**DESCRIPTION OF THE TASK:** Read the records below. Copy each line where the string "root" occurs.

**EXERCISE MATERIALS:**

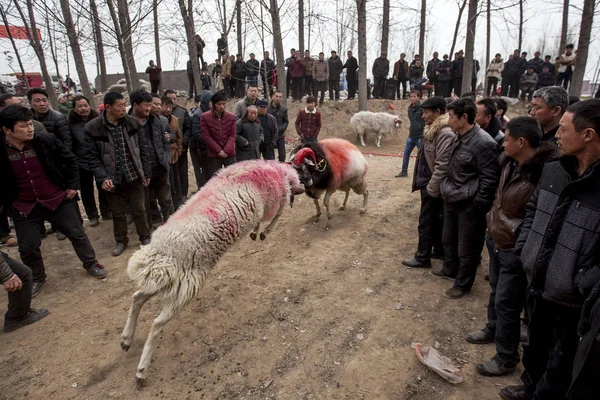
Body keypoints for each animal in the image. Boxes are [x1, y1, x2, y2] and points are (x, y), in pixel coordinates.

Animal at [120, 160, 304, 388]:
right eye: (299, 177)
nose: (304, 188)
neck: (276, 171)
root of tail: (160, 253)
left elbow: (264, 219)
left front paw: (255, 232)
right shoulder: (272, 202)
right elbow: (278, 214)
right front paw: (263, 232)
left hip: (167, 281)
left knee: (137, 298)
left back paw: (126, 339)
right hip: (187, 286)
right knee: (156, 324)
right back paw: (141, 369)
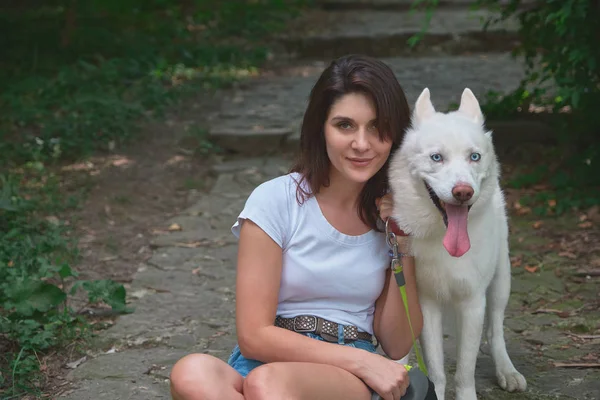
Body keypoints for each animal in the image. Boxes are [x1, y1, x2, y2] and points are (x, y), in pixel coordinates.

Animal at [390, 88, 524, 400]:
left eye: (474, 157)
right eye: (437, 157)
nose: (463, 192)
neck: (444, 239)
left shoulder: (473, 302)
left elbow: (465, 370)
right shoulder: (426, 303)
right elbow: (437, 368)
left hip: (501, 281)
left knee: (495, 331)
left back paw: (507, 371)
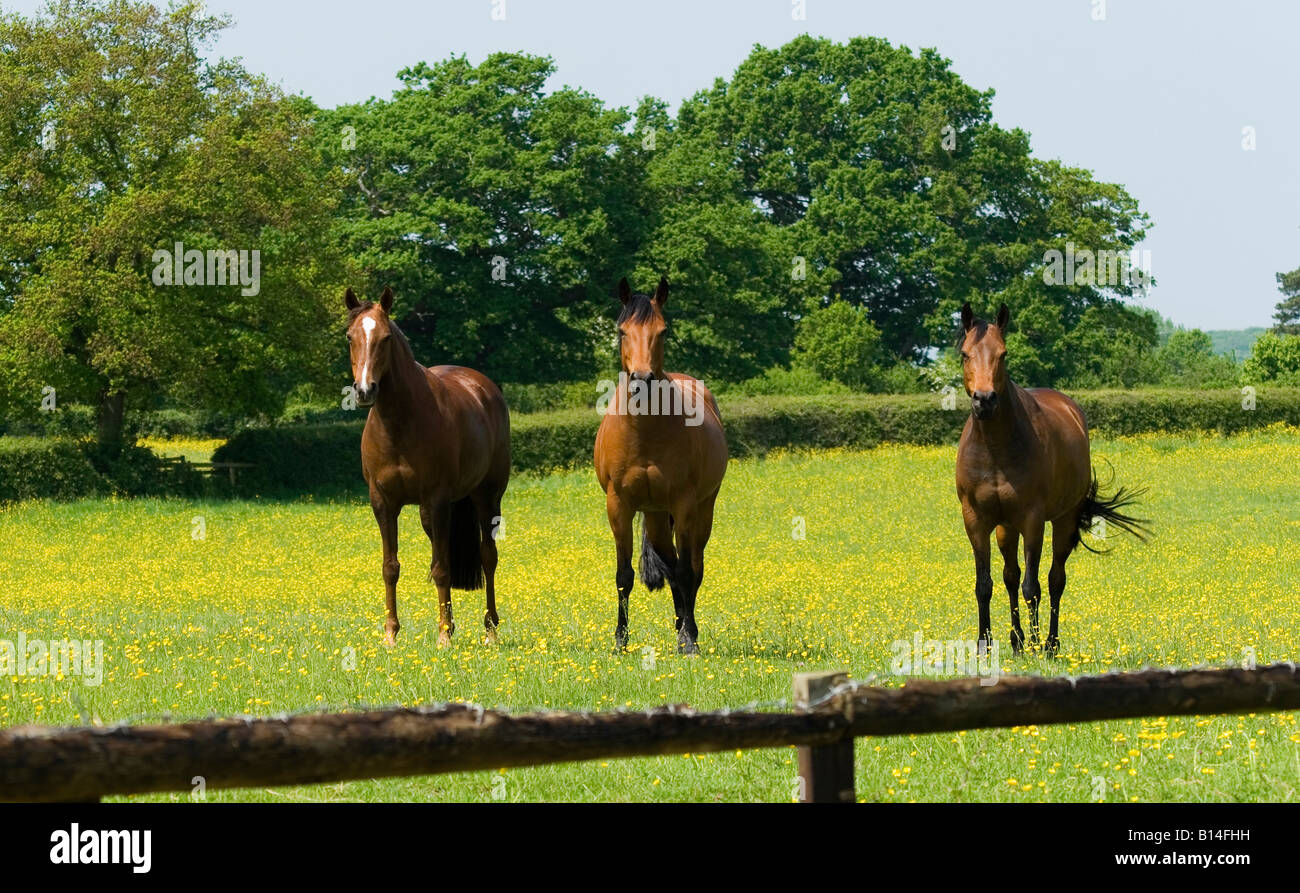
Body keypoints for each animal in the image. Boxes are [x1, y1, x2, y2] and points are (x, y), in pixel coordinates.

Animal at [343, 289, 509, 647]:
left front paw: (443, 637)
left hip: (486, 497)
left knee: (488, 557)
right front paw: (391, 635)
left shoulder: (437, 499)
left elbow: (443, 569)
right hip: (428, 515)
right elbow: (391, 567)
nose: (364, 391)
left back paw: (490, 630)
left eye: (385, 338)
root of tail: (483, 386)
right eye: (350, 337)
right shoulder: (383, 503)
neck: (399, 423)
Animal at [595, 279, 728, 657]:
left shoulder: (684, 504)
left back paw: (688, 629)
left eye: (663, 331)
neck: (645, 432)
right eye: (621, 331)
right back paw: (679, 621)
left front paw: (689, 641)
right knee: (670, 563)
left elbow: (686, 572)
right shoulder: (618, 506)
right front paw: (620, 641)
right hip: (655, 516)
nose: (643, 378)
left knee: (692, 567)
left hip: (702, 510)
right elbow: (623, 576)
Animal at [956, 301, 1149, 657]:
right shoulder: (975, 520)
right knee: (1009, 575)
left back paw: (1048, 643)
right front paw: (984, 646)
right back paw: (1017, 640)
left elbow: (1032, 586)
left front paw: (1034, 644)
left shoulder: (1033, 520)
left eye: (1003, 354)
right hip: (1006, 527)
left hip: (1063, 520)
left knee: (1055, 578)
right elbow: (985, 584)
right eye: (965, 354)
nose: (984, 400)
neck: (994, 448)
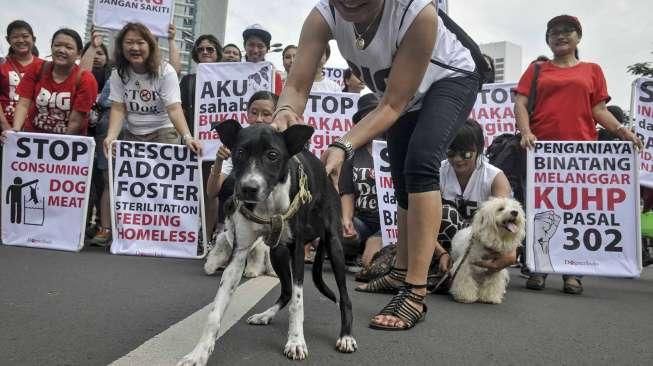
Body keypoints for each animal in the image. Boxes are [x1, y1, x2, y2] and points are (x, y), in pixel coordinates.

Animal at [178, 121, 356, 366]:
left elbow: (298, 303)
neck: (268, 203)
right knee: (286, 291)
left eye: (272, 155)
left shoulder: (297, 251)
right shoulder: (239, 253)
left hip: (334, 246)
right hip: (277, 252)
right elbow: (215, 310)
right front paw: (199, 352)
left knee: (343, 297)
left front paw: (296, 341)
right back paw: (265, 315)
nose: (248, 189)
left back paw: (346, 336)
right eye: (239, 153)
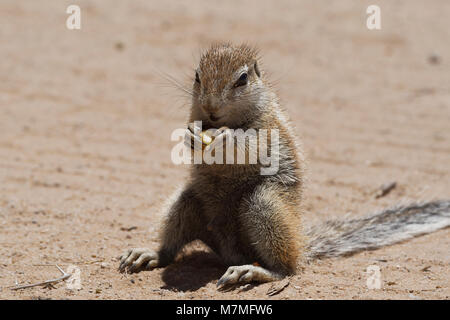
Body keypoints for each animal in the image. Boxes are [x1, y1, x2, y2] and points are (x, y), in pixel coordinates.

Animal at [119, 43, 450, 290]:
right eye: (197, 76)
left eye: (242, 79)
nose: (211, 108)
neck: (226, 120)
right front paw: (190, 135)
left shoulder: (267, 129)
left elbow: (251, 145)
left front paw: (225, 139)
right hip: (185, 202)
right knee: (171, 246)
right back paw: (148, 254)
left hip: (264, 205)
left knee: (286, 268)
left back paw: (253, 271)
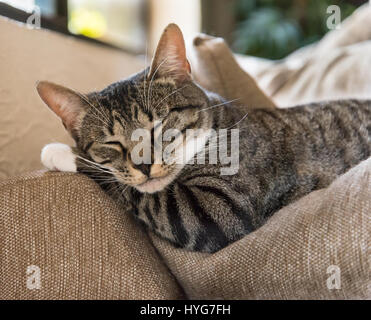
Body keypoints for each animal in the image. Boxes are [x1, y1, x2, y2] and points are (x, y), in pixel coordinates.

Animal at [36, 23, 370, 252]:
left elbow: (138, 192)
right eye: (112, 143)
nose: (143, 165)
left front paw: (62, 153)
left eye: (158, 125)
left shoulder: (216, 208)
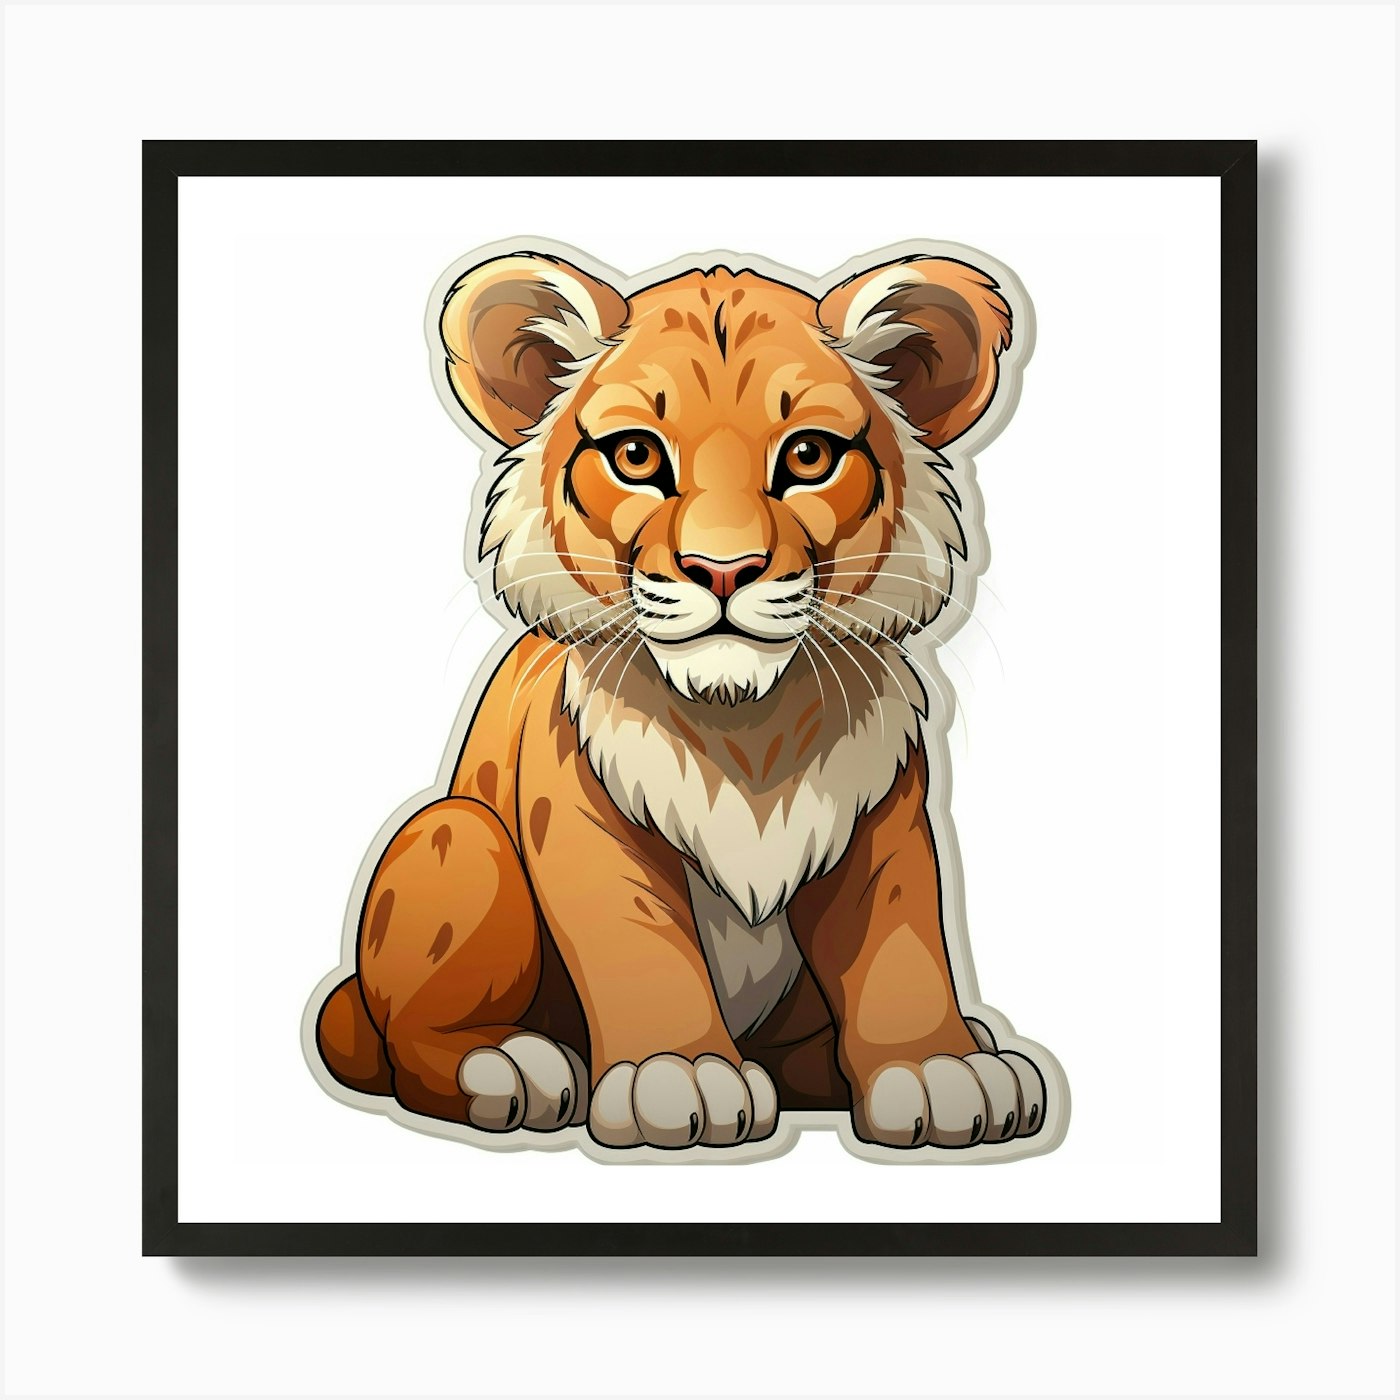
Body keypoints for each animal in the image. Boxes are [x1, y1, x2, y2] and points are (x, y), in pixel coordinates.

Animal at [312, 242, 1049, 1154]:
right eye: (636, 457)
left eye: (808, 456)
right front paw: (680, 1077)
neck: (746, 724)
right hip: (458, 833)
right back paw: (510, 1067)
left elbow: (902, 941)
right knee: (405, 1033)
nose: (722, 569)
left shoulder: (885, 821)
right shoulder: (581, 814)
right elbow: (640, 940)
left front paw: (938, 1069)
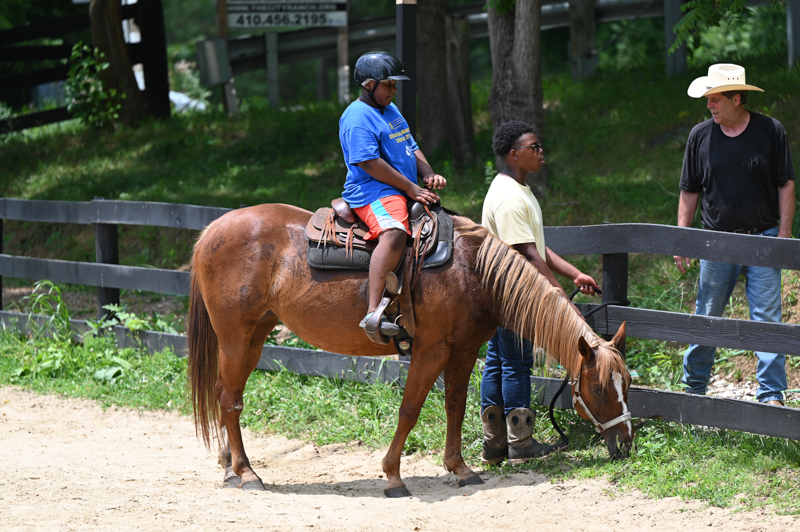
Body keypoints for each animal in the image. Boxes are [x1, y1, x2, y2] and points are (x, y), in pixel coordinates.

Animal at [188, 205, 632, 498]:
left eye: (626, 384)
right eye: (597, 389)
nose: (626, 443)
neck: (471, 272)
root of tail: (212, 230)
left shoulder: (463, 351)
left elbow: (456, 406)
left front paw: (460, 468)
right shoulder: (431, 351)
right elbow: (410, 409)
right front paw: (393, 476)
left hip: (254, 336)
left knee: (226, 394)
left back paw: (229, 466)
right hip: (235, 338)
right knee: (229, 399)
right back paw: (247, 473)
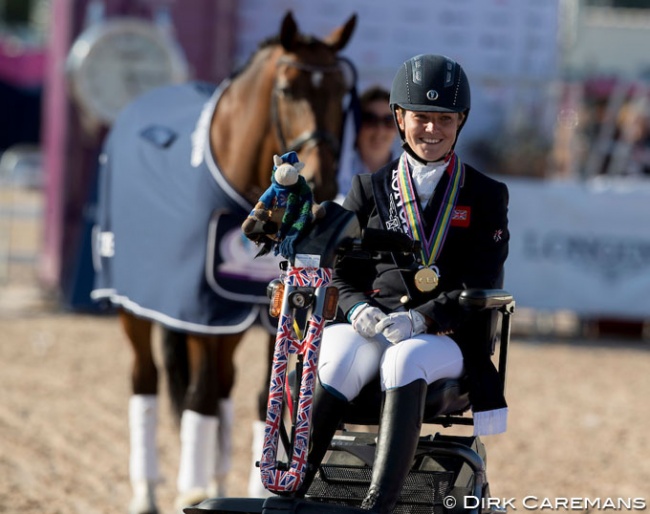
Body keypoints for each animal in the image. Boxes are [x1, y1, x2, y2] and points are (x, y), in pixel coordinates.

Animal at [90, 12, 354, 512]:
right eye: (287, 89)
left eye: (343, 93)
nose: (324, 179)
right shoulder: (202, 312)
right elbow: (200, 395)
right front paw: (191, 488)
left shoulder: (274, 310)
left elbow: (265, 394)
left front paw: (259, 486)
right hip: (135, 308)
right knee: (147, 380)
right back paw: (148, 491)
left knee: (227, 385)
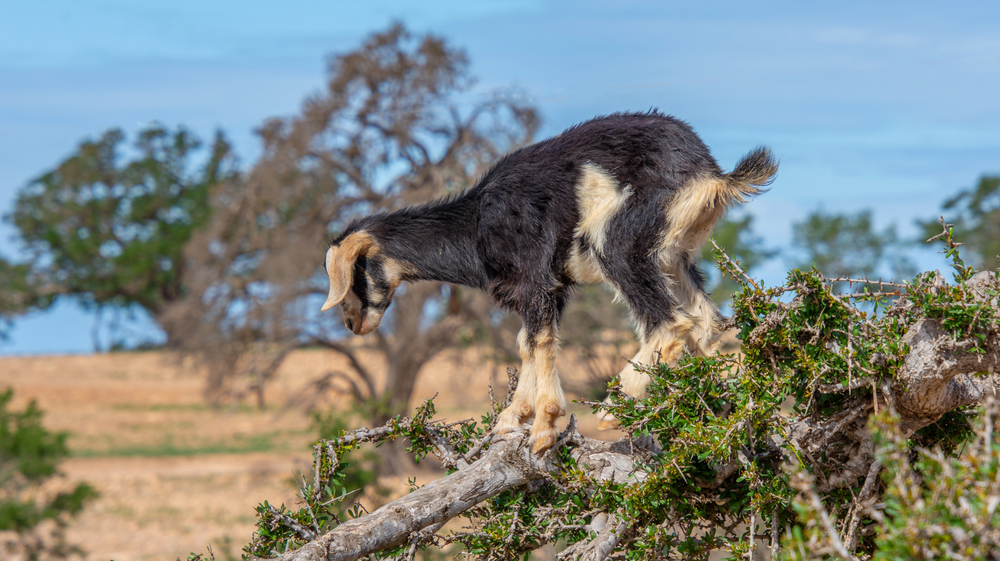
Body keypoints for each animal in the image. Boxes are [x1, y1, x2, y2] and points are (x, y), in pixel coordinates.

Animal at [321, 111, 777, 454]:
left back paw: (615, 406)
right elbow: (527, 342)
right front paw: (512, 419)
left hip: (618, 242)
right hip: (673, 255)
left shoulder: (534, 280)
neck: (476, 224)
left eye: (354, 272)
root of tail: (711, 173)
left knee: (671, 322)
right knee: (706, 320)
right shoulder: (549, 289)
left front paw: (543, 427)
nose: (352, 324)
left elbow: (538, 342)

**OUTPUT FOR THIS TASK:**
root of tail: (160, 253)
root of tail: (483, 386)
root of tail: (212, 230)
root of tail: (711, 173)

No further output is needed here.